- SOLICITUD
Retoma el texto sobre el Encuentro Hispanoamericano de Literatura «Horas de Junio» y continúalo a partir de su última oración.

- FRAGMENTO SELECCIONADO
Trova y algo más...

miércoles, 2 de junio de 2010

Quince años es nada…

Pasada la angustia —a mi parecer sin tanta razón, ya que el evento está enmarcado en los presupuestos de las institucionales culturales locales y algunos bares que esperan los clientes cautivos, y que en su incapacidad por lograr una reunión de escritores de tal magnitud y presencia, prefieren reinventar la realidad regional con personajes venidos del otro lado del mar— hoy se inaugura en esta ciudad que todavía huele a impunidad de muchos colores, la XV edición del Encuentro Hispanoamericano de Literatura “Horas de Junio”, que homenajeará a la periodista y escritora Elena Poniatowska, entre otros escritores de talla no menor, pero de menor peso, lo que resulta un contrasentido.

¿Por qué darle tanta importancia a un encuentro de escritores?, preguntarán no pocos funcionarios llegados recientemente a sus enormes escritorios, mientras hacen un mohín con sus narices metrosexuales, le dan vuelta a las páginas de sociales de los diarios y escuchan el último compacto de Thalía y del Potrillo Fernández.

- DATOS
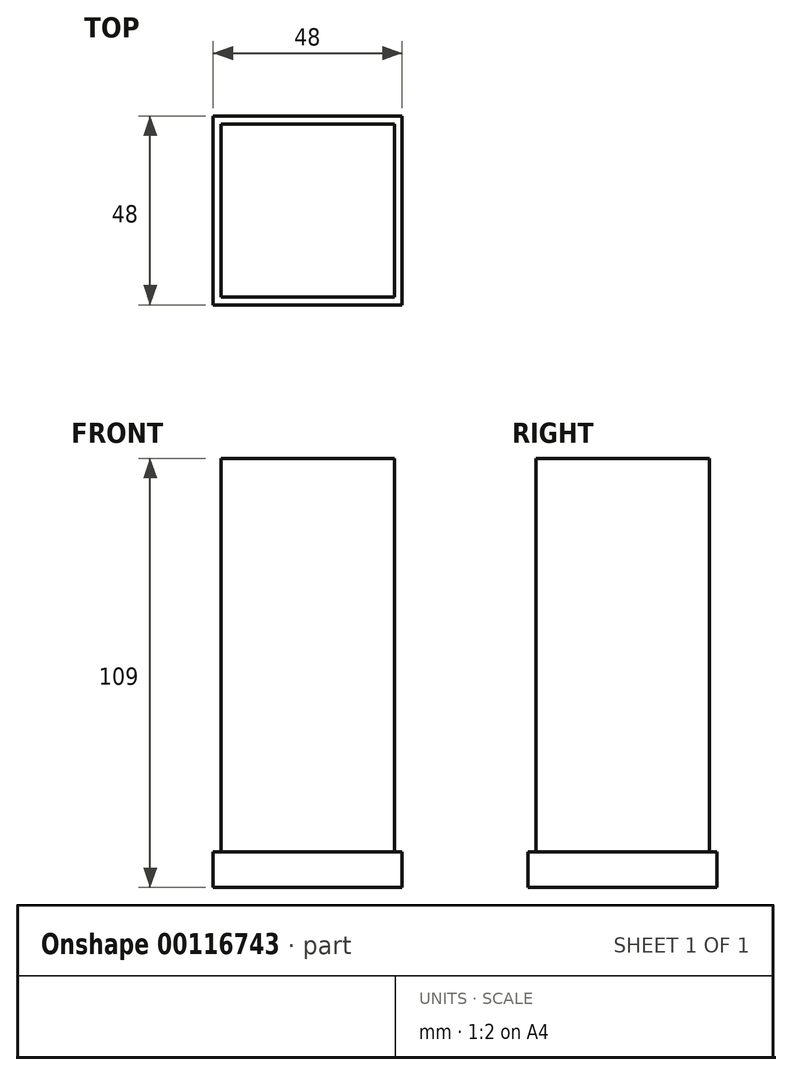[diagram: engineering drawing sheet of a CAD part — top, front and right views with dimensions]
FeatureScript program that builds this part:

- RESULTADO
Pues yo creo que porque los escritores son los únicos artistas que nos pueden revelar hacia dónde vamos, que nos hacen viajar sin movernos un centímetro de nuestro asiento y que nos dibujan escenarios que pueden interpretarse de mil formas —y todas válidas— dependiendo de nuestra capacidad y de la circunstancia que estemos atravesando en el momento. Y, además, todo ello en forma de libro: la herramienta más práctica del sentimiento y la sabiduría juntos.

Bien se ha dicho que no hay nada que un escritor no pueda hacer en su imaginación: puede construir universos, dar vida, arrebatarla, cruzar los pasos de hombres y mujeres, recrear situaciones increíbles y generar emociones comunes basadas en sentimientos universales. Pero nada de esto nos serviría si los literatos no escriben la obra y nos la ofrecen generosamente. Así de simple. Y nos la pueden ofrecer precisamente en escenarios como “Horas de Junio”.

Ese acto maravilloso de despojarse del egoísmo recalcitrante, que campea en otras disciplinas del conocimiento, para entregarnos el fruto de sus noches en vela, de las horas solitarias, de la lucha interna entre la realidad callejera y la que bulle en su interior, es lo que diferencia a los escritores de la mayoría de los seres que transitamos los caminos de la vida buscando respuestas a preguntas que ni siquiera nos hemos atrevido a imaginar. Y bienvenida sea esa generosidad.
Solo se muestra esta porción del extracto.